In the past several weeks a whirlwind organizing campaign has taken place to stage a reunion for the 1965-66 graduating classes of Jericho High School. I am a member of the former, and due to prior commitments which I wouldn’t consider forgoing for a minute, I will not be able to attend.
Every day, names from the distant past cross my desktop. People I have not thought about in forty years, stand suddenly before me. Sometimes they even talk to me. Of course, I can’t see them except as seventeen year olds, but they keep mentioning their grandchildren and their retirement homes, and there seems to exist a serious divide between my memory and the reality about which I read. Nevertheless, these people are occupying my dreams and disturbing my days.

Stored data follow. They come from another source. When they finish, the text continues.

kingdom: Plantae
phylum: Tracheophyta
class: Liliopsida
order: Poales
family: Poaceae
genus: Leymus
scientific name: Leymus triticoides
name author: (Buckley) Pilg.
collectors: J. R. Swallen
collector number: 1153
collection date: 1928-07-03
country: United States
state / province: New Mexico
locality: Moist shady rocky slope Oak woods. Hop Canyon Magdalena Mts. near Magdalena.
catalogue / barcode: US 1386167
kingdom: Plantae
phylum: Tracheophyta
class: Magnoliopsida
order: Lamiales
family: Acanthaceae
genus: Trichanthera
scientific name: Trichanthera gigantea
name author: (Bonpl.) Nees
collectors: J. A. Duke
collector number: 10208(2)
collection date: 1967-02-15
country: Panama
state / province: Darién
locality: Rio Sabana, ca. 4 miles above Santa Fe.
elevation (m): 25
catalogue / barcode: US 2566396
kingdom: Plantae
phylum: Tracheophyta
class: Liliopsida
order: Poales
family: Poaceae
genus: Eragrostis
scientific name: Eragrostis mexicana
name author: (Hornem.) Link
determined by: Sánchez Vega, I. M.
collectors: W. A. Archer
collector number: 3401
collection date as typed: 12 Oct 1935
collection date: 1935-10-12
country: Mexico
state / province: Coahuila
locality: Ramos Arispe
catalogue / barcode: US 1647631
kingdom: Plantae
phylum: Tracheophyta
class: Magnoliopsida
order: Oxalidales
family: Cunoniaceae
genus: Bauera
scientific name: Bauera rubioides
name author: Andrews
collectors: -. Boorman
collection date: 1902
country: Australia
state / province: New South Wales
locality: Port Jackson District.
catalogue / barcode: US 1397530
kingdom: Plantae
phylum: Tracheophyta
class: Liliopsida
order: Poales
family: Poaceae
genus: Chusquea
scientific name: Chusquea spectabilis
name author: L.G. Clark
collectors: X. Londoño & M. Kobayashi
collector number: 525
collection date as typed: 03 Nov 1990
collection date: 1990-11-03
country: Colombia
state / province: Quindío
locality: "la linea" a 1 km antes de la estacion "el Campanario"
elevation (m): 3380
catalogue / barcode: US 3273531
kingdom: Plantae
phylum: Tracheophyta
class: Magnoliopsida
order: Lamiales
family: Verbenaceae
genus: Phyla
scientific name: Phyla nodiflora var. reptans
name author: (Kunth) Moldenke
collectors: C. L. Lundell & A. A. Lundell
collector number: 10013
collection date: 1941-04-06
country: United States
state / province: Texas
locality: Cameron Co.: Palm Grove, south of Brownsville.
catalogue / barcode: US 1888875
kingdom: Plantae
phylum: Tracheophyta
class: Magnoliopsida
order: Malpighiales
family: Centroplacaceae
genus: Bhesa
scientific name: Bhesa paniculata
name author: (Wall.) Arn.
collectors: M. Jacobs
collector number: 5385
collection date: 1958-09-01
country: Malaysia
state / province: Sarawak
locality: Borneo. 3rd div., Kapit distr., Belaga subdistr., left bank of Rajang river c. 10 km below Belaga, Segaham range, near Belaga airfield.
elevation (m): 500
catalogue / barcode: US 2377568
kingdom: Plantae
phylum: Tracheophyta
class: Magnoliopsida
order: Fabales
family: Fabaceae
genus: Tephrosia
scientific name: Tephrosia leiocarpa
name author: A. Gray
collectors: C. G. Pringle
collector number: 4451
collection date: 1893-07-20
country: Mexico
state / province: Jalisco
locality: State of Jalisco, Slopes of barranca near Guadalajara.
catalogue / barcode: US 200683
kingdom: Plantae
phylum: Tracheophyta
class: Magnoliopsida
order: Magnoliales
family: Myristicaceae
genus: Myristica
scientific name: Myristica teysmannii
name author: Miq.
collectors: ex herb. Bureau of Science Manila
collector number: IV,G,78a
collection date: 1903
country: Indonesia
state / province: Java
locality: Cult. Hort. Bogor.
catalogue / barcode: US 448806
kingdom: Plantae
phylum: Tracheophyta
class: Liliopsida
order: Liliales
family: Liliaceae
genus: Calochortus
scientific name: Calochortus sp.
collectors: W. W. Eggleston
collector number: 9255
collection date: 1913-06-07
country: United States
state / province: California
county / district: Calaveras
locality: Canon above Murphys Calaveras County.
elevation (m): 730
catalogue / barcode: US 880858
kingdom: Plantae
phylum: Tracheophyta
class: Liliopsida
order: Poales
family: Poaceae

What’s going on? The search for graduates indicates that some of these people have kept in touch over the years. Someone seems to know where someone else is presently living. They even seem to know about those who are no longer living. And I am gazing back over this huge expanse of time and I see nothing except the other side of forty one years across the chasm. There is nothing alive between those two points, no companions, no landmarks, no sounds. And this awareness is causing me discomfort. I’m disoriented as forty-one years imposes itself on me unawares and unbidden. There are emotions I am experiencing which I had seriously repressed, and there is something about the conversation on line which is reproducing some of my adolescent angst and insecurities and terrors. I am suddenly thrust
back there, but I thought that I had moved on, dammit. And this great chasm also isolates my high school years, as if they occurred in a vacuum. A basement window with no egress.
What would I do at a reunion with people I have not seen in forty-one years? Why haven’t I seen them in forty-one years? Ah, there’s the rub, isn’t it?
I am used to leaking and being leaked upon; I’ve grown unskilled at small talk, and I don’t carry pictures. Maybe I’ll send my books in my stead. It's where I’ve been.
That said, its been a great joy to find you again, Randy.